▶ **EXERCISE OBJECTIVE**
Work through the entries below and show every line in which "that" is found.

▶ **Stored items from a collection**
::::

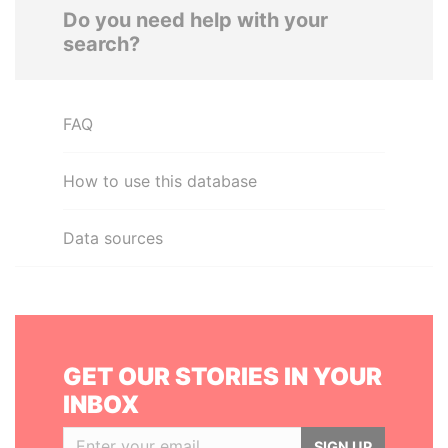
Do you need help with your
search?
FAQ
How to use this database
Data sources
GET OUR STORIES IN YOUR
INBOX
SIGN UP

::::

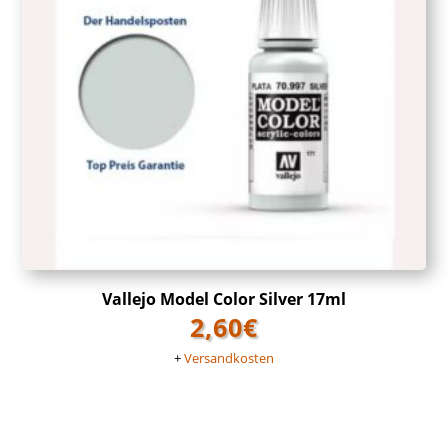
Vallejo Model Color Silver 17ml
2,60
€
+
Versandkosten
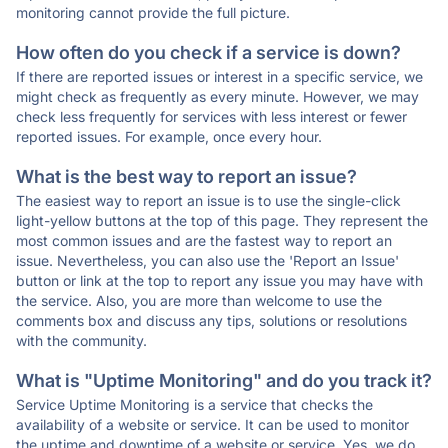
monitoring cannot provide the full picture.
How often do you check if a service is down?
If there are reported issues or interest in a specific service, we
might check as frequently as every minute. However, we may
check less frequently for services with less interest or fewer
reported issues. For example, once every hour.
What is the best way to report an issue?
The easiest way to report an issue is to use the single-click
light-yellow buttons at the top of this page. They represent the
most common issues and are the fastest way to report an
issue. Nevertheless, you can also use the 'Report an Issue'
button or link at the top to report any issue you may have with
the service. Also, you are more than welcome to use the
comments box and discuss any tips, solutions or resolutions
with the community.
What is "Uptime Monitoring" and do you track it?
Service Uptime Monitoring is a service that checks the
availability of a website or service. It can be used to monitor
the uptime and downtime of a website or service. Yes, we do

::::

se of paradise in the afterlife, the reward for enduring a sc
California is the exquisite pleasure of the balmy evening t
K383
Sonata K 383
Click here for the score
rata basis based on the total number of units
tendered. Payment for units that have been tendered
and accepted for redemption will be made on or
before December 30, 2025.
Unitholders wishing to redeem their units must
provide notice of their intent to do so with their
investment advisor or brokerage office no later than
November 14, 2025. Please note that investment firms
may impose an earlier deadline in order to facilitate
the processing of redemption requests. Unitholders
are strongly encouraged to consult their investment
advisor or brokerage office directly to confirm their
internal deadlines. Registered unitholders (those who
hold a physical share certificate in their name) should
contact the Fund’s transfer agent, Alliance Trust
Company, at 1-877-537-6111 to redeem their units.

::::

▶ **COMPLETED TASK**
Service Uptime Monitoring is a service that checks the
tendered. Payment for units that have been tendered
November 14, 2025. Please note that investment firms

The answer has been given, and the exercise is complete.